Post-Election "Blues"

Wednesday, November 9, 2016

It seems I'm not alone in my post-election blues. Thoughts and feelings running through my mind include:

- WTF.
- How did this happen?
- I love blue states (even though I don't live in one) - where did they go?
- Homes in Vancouver are really expensive.
- So are homes in Helsinki.
- WTF.
- What's going to happen?
- How do homes in Vancouver cost THAT much?
- He is a "brand," not a leader.
- God, I hope he doesn't turn this into a dynasty.
- It's not fair that the rest of the world now views me, as an American, guilty by association for the results of our election.
- What about my girls?
- Aren't we perpetuating a rape mentality?
- Misogynist.
- Candada's economy is going to get a hefty injection from all of this.
- Is this really happening?
- WTF?

I found peace and comfort along with sheer frustration when I read through Facebook comments; I saw genuine hurt and sadness from people I adore; I saw seething celebrations from others.

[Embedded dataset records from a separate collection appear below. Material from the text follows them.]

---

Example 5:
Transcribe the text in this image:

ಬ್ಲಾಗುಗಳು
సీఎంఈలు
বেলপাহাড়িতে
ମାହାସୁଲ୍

I know sometimes we have to agree to disagree, but we have so much more at stake with this new "leader" of ours. This person who has been elected has every sickening characteristic of the man my mother married when I was five...a man who quite literally hijacked my childhood and was allowed to do so in a house where my mom didn't do her job as a parent.

Throughout this round of the slinging of the mud, with each degrading comment towards women and minorities, I was reminded of the same sick feeling of my childhood. And now we've selected him to be in charge of our country.

WTF.

And then I found this, and it kind of resonated with me. If you've had the same hopeless feeling I have since around 8pm on Tuesday, then first of all, solidarity, y'all, and second of all, I hope this might help you as well. I felt like Pavlovitz put all of my feelings into a heart-felt essay, one that steals the words right out of my mind.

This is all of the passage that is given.